WFDL (1170 kHz) is an AM radio station broadcasting an oldies format. Licensed to Waupun, Wisconsin, United States, the station is owned by Radio Plus, Inc. and features programming from ABC News Radio and The True Oldies Channel.

==History==
Originally 1170 was known as WLKE and played top-40 rock from 1966 to 1971. From 1971 to 1983, it broadcast country music and was known as "Lucky 1170". After an ownership change it briefly became WGZS, which featured a Christian format. The station was reassigned the call letters WLKE on January 9, 1984 and simulcast a country music format with WLKE-FM (99.3 FM). In 1985, the station flipped the format to a rock oldies format using the Satellite Music Network Pure Gold music format and was call "The Lake". On February 25, 1987, the station changed its call sign to WLKD, when the owner moved the WLKE calls to an AM station he owned in Oshkosh, Wisconsin, (690 kHz). 1170 WLKD retained "The Lake" branding and oldies format, and was simulcast on 690 WLKE. On July 12, 1990, calls changed to WMRH, "Marsh Area Radio" and played S.M.N.'s Stardust format. And on October 14, 2002, the call letters changed again to the current WFDL which aired ABC/Citadel's Timeless Favorites until that satellite format ended on February 15, 2010. On February 16, 2010, WFDL began airing "Hit Parade Radio" in certain day-parts.

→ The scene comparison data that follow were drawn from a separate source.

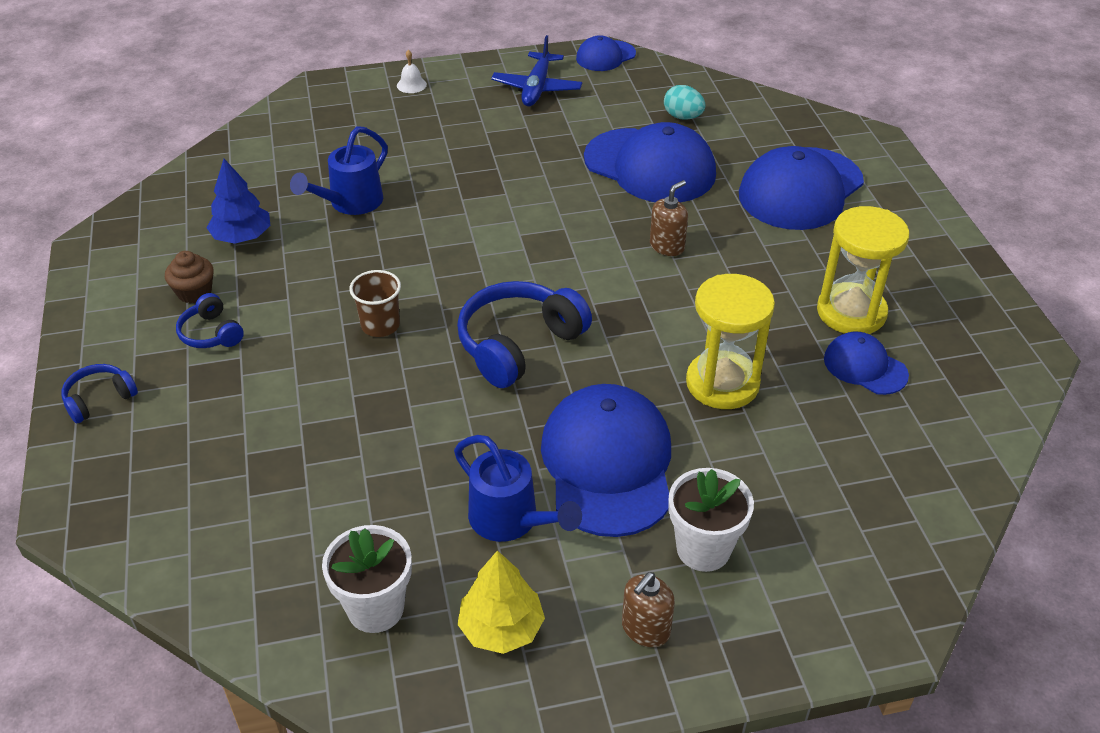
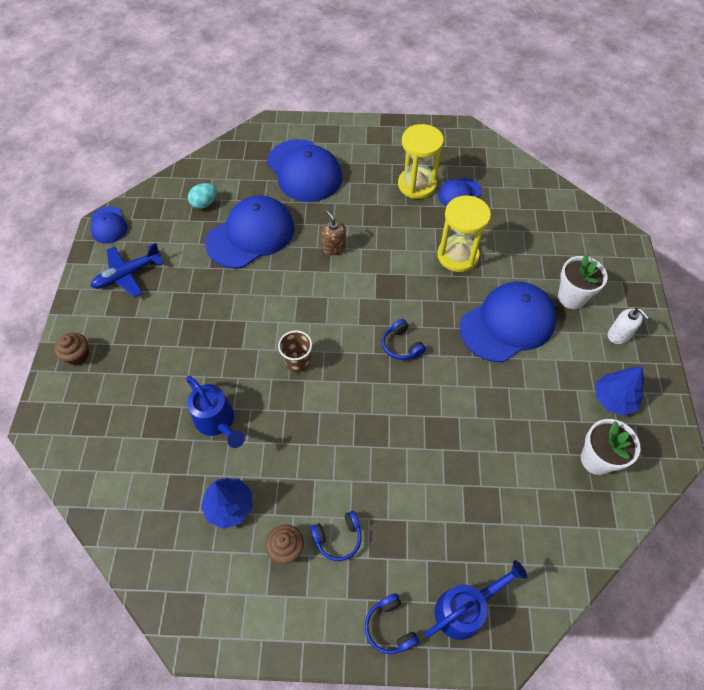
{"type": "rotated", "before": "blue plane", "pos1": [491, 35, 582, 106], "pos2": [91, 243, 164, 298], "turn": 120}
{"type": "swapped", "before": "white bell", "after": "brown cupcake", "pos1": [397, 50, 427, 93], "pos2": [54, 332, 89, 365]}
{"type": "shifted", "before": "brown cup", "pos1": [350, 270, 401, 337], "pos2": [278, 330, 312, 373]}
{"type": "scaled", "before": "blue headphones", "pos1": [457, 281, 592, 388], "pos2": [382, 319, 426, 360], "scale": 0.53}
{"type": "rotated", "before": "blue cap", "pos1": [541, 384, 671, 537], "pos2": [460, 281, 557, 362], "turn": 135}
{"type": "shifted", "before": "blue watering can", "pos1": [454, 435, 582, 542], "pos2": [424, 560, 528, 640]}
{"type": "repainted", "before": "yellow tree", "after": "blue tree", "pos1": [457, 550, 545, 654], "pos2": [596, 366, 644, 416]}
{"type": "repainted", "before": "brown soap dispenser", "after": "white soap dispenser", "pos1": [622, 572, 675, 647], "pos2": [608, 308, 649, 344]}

From 1971 to July 1990, WLKE had an FM sister station at 99.3 FM; that station is now separately-owned WPKR on 99.5.

WFDL is licensed as a daytime-only station. The station added a translator on 103.3 FM in 2013, which is allowed to broadcast 24 hours a day. However the signal does not reach far outside of Waupun; to solve this issue, a second translator on 93.7 FM signed on in late August 2018.

On November 19, 2019, the station rebranded as "The Source", and began carrying The True Oldies Channel in time periods not occupied by local programming.